● Dataset entries:
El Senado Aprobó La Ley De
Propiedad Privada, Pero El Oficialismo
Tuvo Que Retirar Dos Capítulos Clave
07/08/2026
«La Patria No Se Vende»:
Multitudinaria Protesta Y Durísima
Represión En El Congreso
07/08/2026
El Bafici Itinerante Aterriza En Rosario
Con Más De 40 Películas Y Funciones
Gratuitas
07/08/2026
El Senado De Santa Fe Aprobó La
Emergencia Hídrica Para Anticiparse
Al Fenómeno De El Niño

---

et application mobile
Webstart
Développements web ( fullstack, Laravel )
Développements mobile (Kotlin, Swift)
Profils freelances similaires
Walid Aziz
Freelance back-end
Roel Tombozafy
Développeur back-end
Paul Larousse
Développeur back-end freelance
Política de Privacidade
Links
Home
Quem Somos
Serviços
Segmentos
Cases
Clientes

● Prompt:
Return, without any change, the lines from the items above that form the part opening with the line containing "El Senado Aprobó La Ley De" and closing with the line containing "Al Fenómeno De El Niño", with both of those lines included.

● Response area:
El Senado Aprobó La Ley De
Propiedad Privada, Pero El Oficialismo
Tuvo Que Retirar Dos Capítulos Clave
07/08/2026
«La Patria No Se Vende»:
Multitudinaria Protesta Y Durísima
Represión En El Congreso
07/08/2026
El Bafici Itinerante Aterriza En Rosario
Con Más De 40 Películas Y Funciones
Gratuitas
07/08/2026
El Senado De Santa Fe Aprobó La
Emergencia Hídrica Para Anticiparse
Al Fenómeno De El Niño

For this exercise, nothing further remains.